The authoritative news source for communications regulation
AGs Acknowledge Difficulties

US Chamber: FTC Shouldn’t Use States to Circumvent Supreme Court

The FTC shouldn’t pursue enforcement with state attorneys general as a way to circumvent the U.S. Supreme Court’s elimination of the agency’s redress authority, the U.S. Chamber of Commerce wrote the FTC in comments posted Tuesday.

Start A Trial

The agency closed comments Monday on its inquiry into collaborative efforts with state enforcers (see 2306070035). A unanimous Supreme Court ruled in 2021 the FTC doesn’t have the authority to seek equitable monetary relief in federal court using Section 13(b) of the FTC Act (see 2104220068). The FTC and members of Congress from both parties have sought a legislative fix to fill the gap. A bipartisan group of 30 state attorneys general lamented the loss of that authority, in comments posted Tuesday. Consumer groups urged the agency to use state collaboration to fill the void.

State consumer protection laws are limited to conduct that occurs within a state, and “attempts to extraterritorially enforce state consumer protection laws have regularly been blocked by courts,” the Chamber said. “Joint enforcement should not be used as a creative means of circumventing statutory limitations on either the state or federal government’s role as a plaintiff.”

Collaboration between the FTC and states is less effective when one side can’t obtain restitution, the state AGs commented. The group was led by AGs in Connecticut, Illinois, New Hampshire and Tennessee and included enforcers from Arizona, California, Colorado, D.C., Florida, New York, North Carolina, Oklahoma, Ohio, South Dakota and Wisconsin.
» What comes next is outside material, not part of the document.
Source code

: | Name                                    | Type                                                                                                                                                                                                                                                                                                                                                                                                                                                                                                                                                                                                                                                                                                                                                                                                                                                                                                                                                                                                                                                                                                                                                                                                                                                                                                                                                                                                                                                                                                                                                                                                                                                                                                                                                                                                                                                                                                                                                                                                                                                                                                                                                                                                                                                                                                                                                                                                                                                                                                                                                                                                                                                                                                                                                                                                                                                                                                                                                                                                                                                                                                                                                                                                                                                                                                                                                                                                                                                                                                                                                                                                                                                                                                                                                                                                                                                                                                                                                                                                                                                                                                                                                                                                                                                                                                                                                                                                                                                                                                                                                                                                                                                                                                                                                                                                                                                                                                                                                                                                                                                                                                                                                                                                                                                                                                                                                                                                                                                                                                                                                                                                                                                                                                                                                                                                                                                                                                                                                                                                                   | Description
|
They noted the FTC previously had a dedicated office for locating consumers and getting them their money, but many states don’t have the resources to do that. “The potential loss of the FTC as a resource to do the work of delivering restitution to harmed consumers is a potentially significant loss to the states and to the collaboration between the states and the FTC,” the AGs said.

Enhanced collaboration between the states and the FTC can further strengthen the states’ ability to secure remedies for wronged consumers,” Michigan AG Dana Nessel said. The Democrat noted Michigan’s collaboration with other states on issues like illegal robocalls and data breaches.

Two former AG staffers said in separate comments the Supreme Court decision in AMG Capital Management v. FTC “might actually be the impetus to AGs and the FTC bringing more joint actions together than ever before.” Beth Chun, a former consumer protection attorney for Texas, and Abigail Stempson, a former attorney with the National Association of Attorneys General, noted Congress recognized the importance of federal-state enforcement collaboration and granted AGs the “power to enforce many federal consumer protection laws.”

The AMG decision removed a “major” FTC enforcement tool, but the FTC can “help close that gap” by partnering with AGs, said consumer advocates. The National Consumer Law Center co-signed comments with Consumer Reports and the Consumer Federation of America. They said joint enforcement is now a “critical tool to fill in the tremendous gap created by the Supreme Court.” State laws sometimes go further than the FTC Act into consumer protection, but state enforcers can’t always do the work that’s been traditionally accomplished by the FTC, said Truth in Advertising. The consequences of AMG are real, said TINA: “The glaring reality is that until the Commission can obtain equitable monetary relief under 13(b), wrongdoers will be free to steal, lie and cheat their way to riches.”